Evelina's internship experience at FCG Sweden
Monitoring and Evaluation Intern Autumn 2021
After five years of studying, I was excited to go into the real world and apply my hard-earned knowledge to actual – and real – projects. I was, however, also completely terrified – for what did I really know about development cooperation, other than what I’ve been taught by academics (who tend to view the world from a theoretical point-of-view)?
Knowing this, it might surprise you that I chose to conduct my internship at FCG Sweden – a company specialising in development consulting – as I simply had no idea or academic knowledge on what “development consulting” meant or entailed. However, not knowing kind of enthralled me, as it meant I probably (and hopefully) would learn something new.
So, let us fast-forward to August 2021 when I began my internship. I knew that I would be interning at the Monitoring and Evaluation department, and that they did exactly what their name said – i.e. evaluated and monitored development projects, which I found (and still find) to be an extremely important part of development interventions.

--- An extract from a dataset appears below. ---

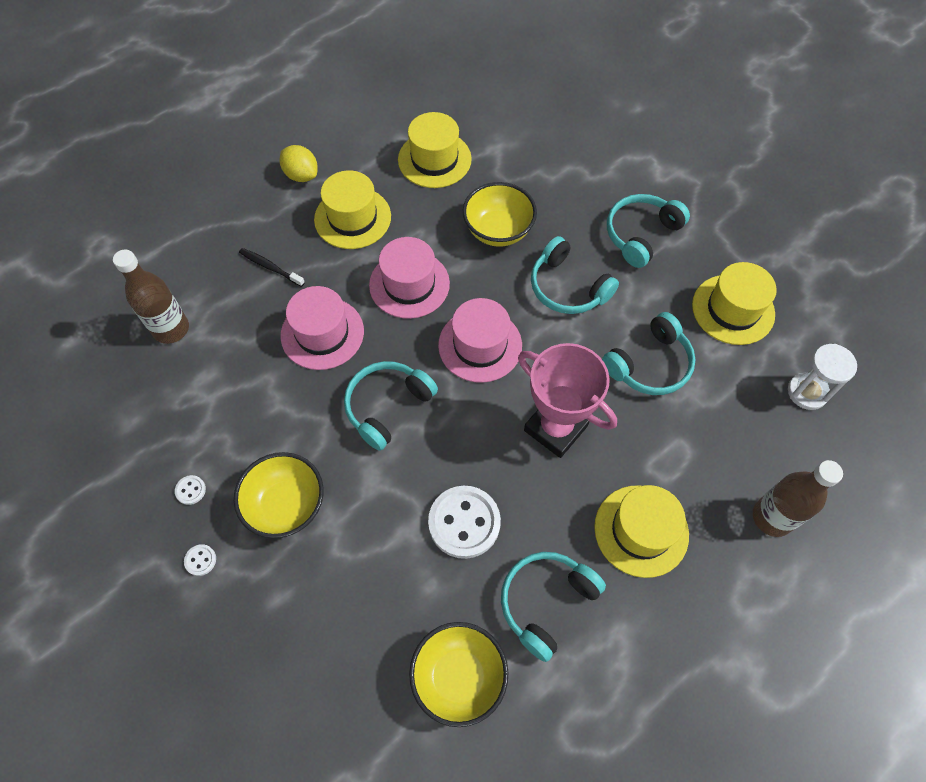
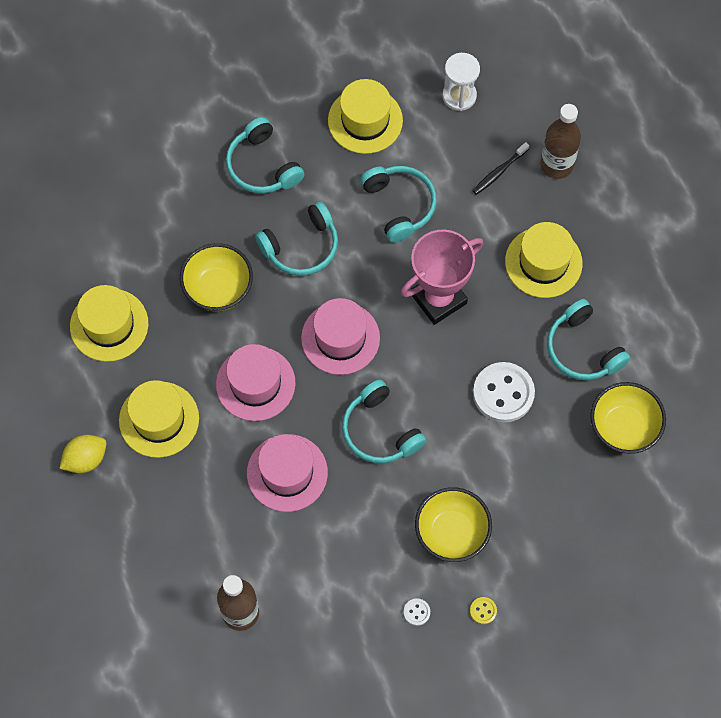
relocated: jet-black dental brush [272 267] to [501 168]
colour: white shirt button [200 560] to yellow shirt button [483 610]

I however did not know what the evaluation process looked like, or what development consulting meant. Nor had I any in-depth knowledge of procurement processes, which I knew were connected to it all somehow. After the introduction week, however, I began to understand, and today I can proudly say that: 1) I get it! And 2) I can work and find my way around this world proficiently.
Moreover, the Monitoring and Evaluation department is – compared to the other departments at the company – not confined to one thematic area. As such, the assignments I worked on had great variation: some focused on environmental issues or natural resource management, some on good governance, others on education or gender equality, and so on. This meant that I got great insight to current development projects; both in terms of contemporary themes, trends, and priorities – and due to my department, also their challenges and shortcomings. Additionally, seeing that different projects had been implemented and commissioned by different actors, I also got a great overview of key players in the development field. I was further given the opportunity to involve myself in assignments which thematic issues interested me on a personal level, and thus learn how such issues are being targeted practically. In other words, during my internship I learnt lots about the development sector that I could not have learnt at university.
Lastly – but not least – I had great, supportive colleagues as well as fellow interns who were very difficult not to like. To summarize it all, I can only say that I am very happy I chose to conduct my internship at FCG Sweden, even though I initially didn’t know what I was choosing.